- Citizenship: American
- Occupation: Real Estate Developer
- Known for: founder of United American Land
- Spouse: Renee Laboz
- Website: unitedamericanland.com

= Albert Laboz =

American landlord

Albert "Al" Laboz is a New York real estate developer, landlord, and the founder of United American Land.

==Biography==
Laboz was born to a Syrian Jewish family, the son of real estate investor Jack Laboz. He has two brothers: Jody and Jason. He and his brothers founded Soho based United American Land (UAL). UAL focuses on restoring, improving, and reinventing historic buildings in Tribeca, Soho, the Flatiron District and downtown Brooklyn, into luxury residences; and transforming overlooked commercial property for upgraded retail use.

UAL was also selected by the New York City Economic Development Corporation to own and develop the Brooklyn Municipal Building into prime retail space. Laboz (along with Stanley Chera, Joseph Jemal, and Eli Gindi) is leading the redevelopment of the Fulton Mall in downtown Brooklyn where Laboz is developing a new H&M store above a transit hub. Laboz's plan is to turn the Fulton Mall into the new 34th Street.

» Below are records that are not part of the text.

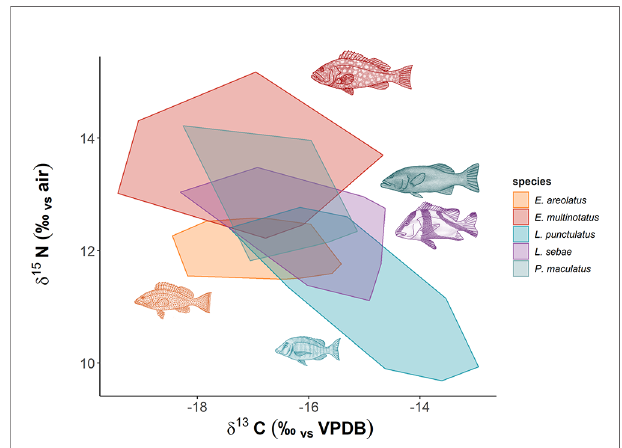
FIGURE 3 | Isotopic niche space of predatory fi sh species. Each minimum convex polygon encompasses all d 13 C and d 15 N values of individuals for each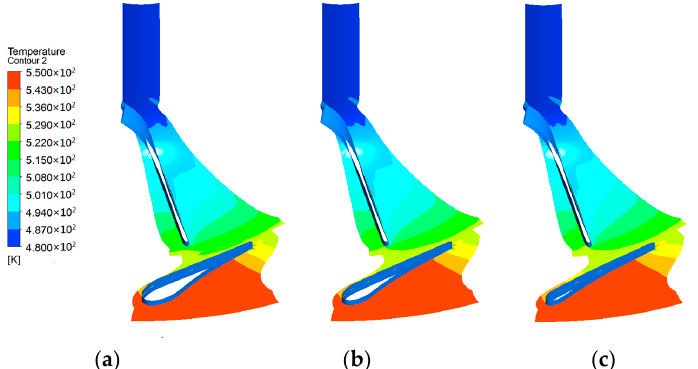
Figure 12. Temperature contours at the mid-span of the impeller and nozzle: ( a ) LED = 10 mm; ( b ) LED = 7 mm; ( c ) LED = 4 mm.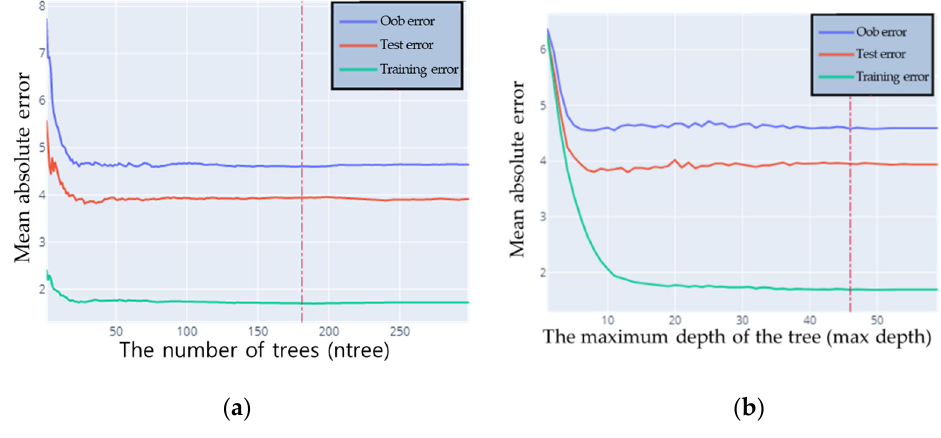
Figure 3. Hyperparameter optimization in the RF regression model: ( a ) training curves with respect to number of trees and ( b ) training curves with respect to maximum depth of trees.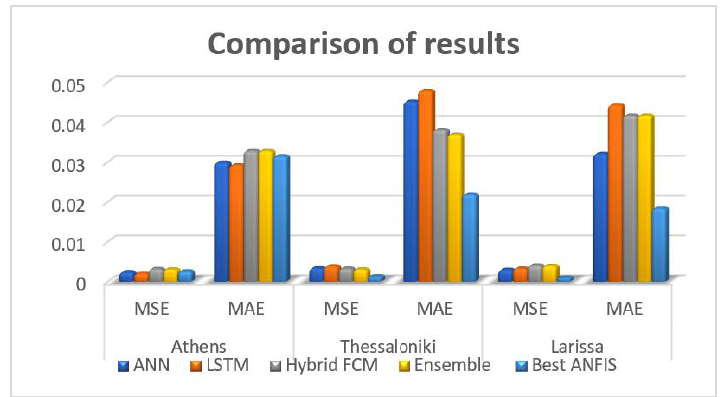
Figure 10. Comparison of results between machine learning and soft computing methods for three benchmark cities.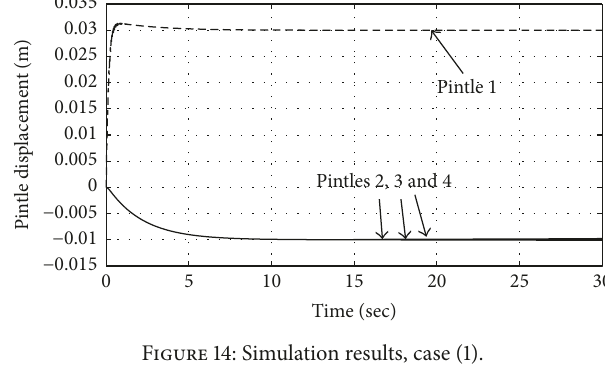
Figure 14: Simulation results, case (1).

Although Laboz is a preservationist, he’s an advocate for streamlining the bureaucracy of the Landmarks Preservation Commission. Laboz serves as chairman of the Fulton Mall Improvement Association; and is a member of the executive committee of the Downtown Brooklyn Partnership and the MetroTech Business Improvement District. He is also a trustee of the Yeshiva of Flatbush. He is a supporter of Chai Lifeline, a charity dedicated to improving the lives of children stricken with genetic disorders and cancer. He is a director of the Orthodox Union. He is the president of his synagogue Ohel David and Shlomo in Brooklyn. He is married to Renee Laboz and lives in Brooklyn and summers in Deal, New Jersey.